• _Work instructions_
Reproduce the section of the listing that begins at the line containing "در سالهای اخیر" and finishes at the line containing "همپوشانی مانند وای". Include both end lines and nothing beyond them.

• _Information shown_
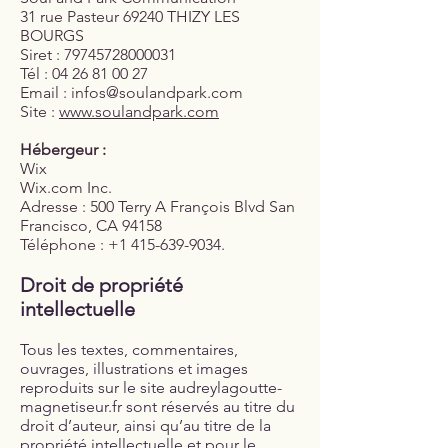
31 rue Pasteur 69240 THIZY LES
BOURGS
Siret : 79745728000031
Tél : 04 26 81 00 27
Email : infos@soulandpark.com
Site :
www.soulandpark.com
Hébergeur :
Wix
Wix.com Inc.
Adresse : 500 Terry A François Blvd San
Francisco, CA 94158
Téléphone :
+1 415-639-9034
.
Droit de propriété
intellectuelle
Tous les textes, commentaires,
ouvrages, illustrations et images
reproduits sur le site audreylagoutte-
magnetiseur.fr sont réservés au titre du
droit d’auteur, ainsi qu’au titre de la
propriété intellectuelle et pour le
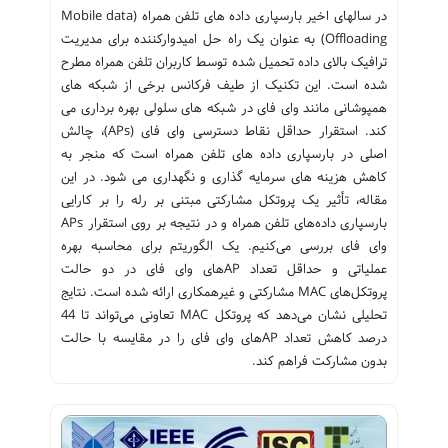
در سالهای اخیر بارسپاری داده های تلفن همراه (Mobile data
Offloading) به عنوان یک راه حل امیدوارکننده برای مدیریت
ترافیک بالای داده تحمیل شده توسط کاربران تلفن همراه مطرح
شده است. این تکنیک از طیف فرکانس برخی از شبکه های
همپوشانی مانند وای فای در شبکه های سلولی بهره برداری می
کند. استقرار حداقل نقاط دسترسی وای فای (APs)، چالش
اصلی در بارسپاری داده های تلفن همراه است که منجر به
کاهش هزینه های سرمایه گذاری و نگهداری می شود. در این
مقاله، تأثیر یک پروتکل مشارکتی مبتنی بر رله را بر کارایی
بارسپاری داده‌های تلفن همراه و در نتیجه بر روی استقرار APs
وای فای بررسی می‌کنیم. یک الگوریتم برای محاسبه بهره
عملیاتی و حداقل تعداد APهای وای فای در دو حالت
پروتکل‌های MAC مشارکتی و غیرهمکاری ارائه شده‌ است. نتایج
تحلیلی نشان می‌دهد که پروتکل MAC تعاونی می‌تواند تا 44
درصد کاهش تعداد APهای وای فای را در مقایسه با حالت
بدون مشارکت فراهم کند.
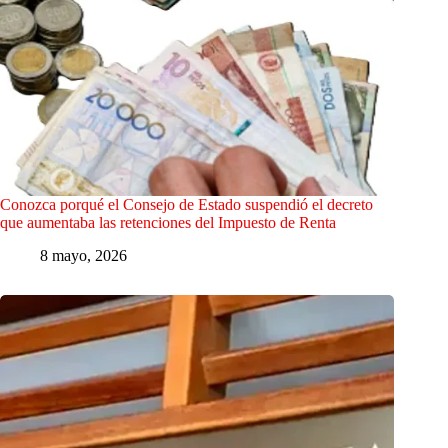
Conozca porqué el Consejo de Estado suspendió el decreto
que aumentaba las retenciones del Impuesto de Renta
8 mayo, 2026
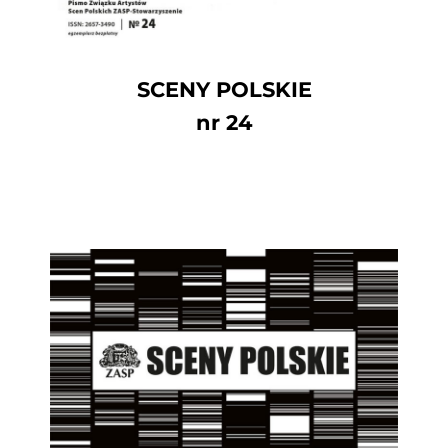
SCENY POLSKIE
nr 24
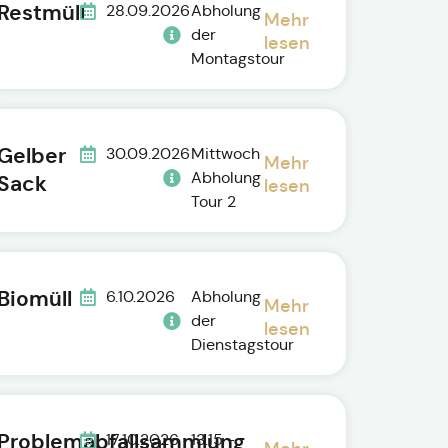
Restmüll
28.09.2026
Abholung
Mehr
der
lesen
Montagstour
Gelber
30.09.2026
Mittwoch
Mehr
Abholung
Sack
lesen
Tour 2
Biomüll
6.10.2026
Abholung
Mehr
der
lesen
Dienstagstour
Problemabfallsammlung
17.10.2026
13.15 -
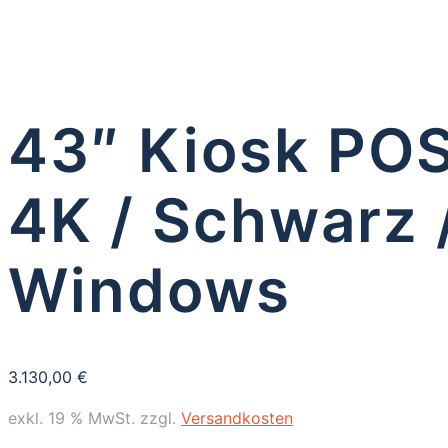
43″ Kiosk POS
4K / Schwarz /
Windows
3.130,00
€
exkl. 19 % MwSt.
zzgl.
Versandkosten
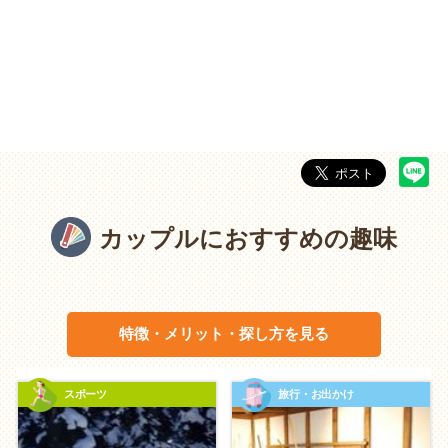
カップルにおすすめの趣味
特徴・メリット・探し方を見る
スポーツ
旅行・お出かけ
カップルにおすすめの趣味の特徴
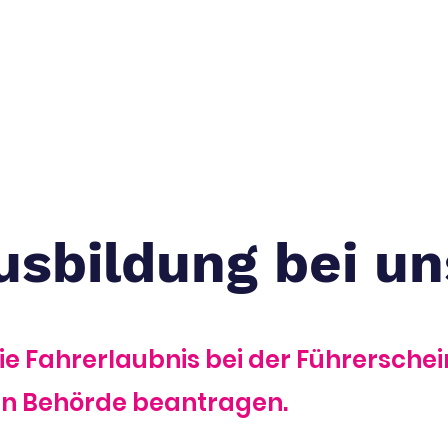
Start
Ausbildungsportal
Ausbildung
usbildung bei un
ie Fahrerlaubnis bei der Führerschei
en Behörde beantragen.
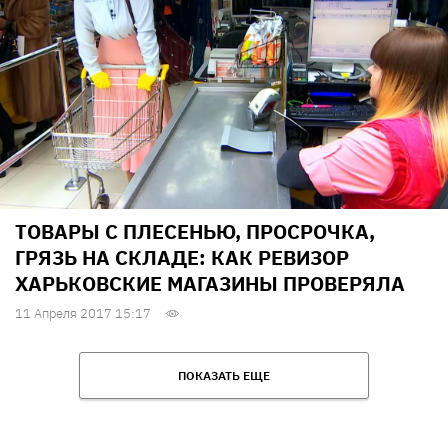
ТОВАРЫ С ПЛЕСЕНЬЮ, ПРОСРОЧКА,
ГРЯЗЬ НА СКЛАДЕ: КАК РЕВИЗОР
ХАРЬКОВСКИЕ МАГАЗИНЫ ПРОВЕРЯЛА
11 Апреля 2017 15:17
ПОКАЗАТЬ ЕЩЕ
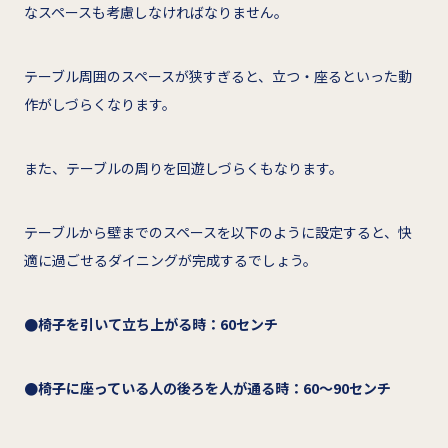
なスペースも考慮しなければなりません。
テーブル周囲のスペースが狭すぎると、立つ・座るといった動
作がしづらくなります。
また、テーブルの周りを回遊しづらくもなります。
テーブルから壁までのスペースを以下のように設定すると、快
適に過ごせるダイニングが完成するでしょう。
●椅子を引いて立ち上がる時：60センチ
●椅子に座っている人の後ろを人が通る時：60～90センチ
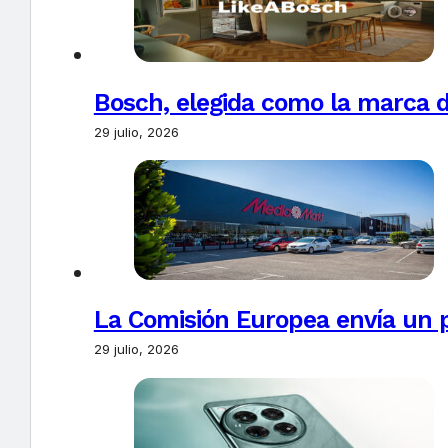
Bosch, elegida como la marca d
29 julio, 2026
La Comisión Europea envía un 
29 julio, 2026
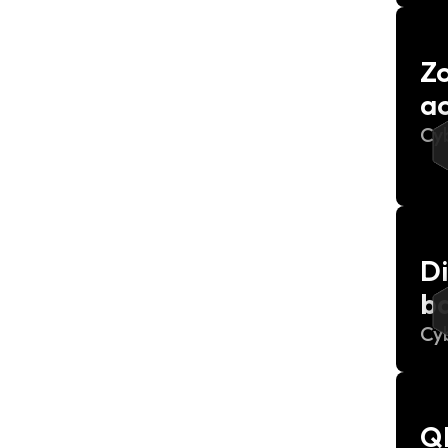
Zo
a
Cy
Di
ba
Cy
Q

• _Task result_
در سالهای اخیر بارسپاری داده های تلفن همراه (Mobile data
Offloading) به عنوان یک راه حل امیدوارکننده برای مدیریت
ترافیک بالای داده تحمیل شده توسط کاربران تلفن همراه مطرح
شده است. این تکنیک از طیف فرکانس برخی از شبکه های
همپوشانی مانند وای فای در شبکه های سلولی بهره برداری می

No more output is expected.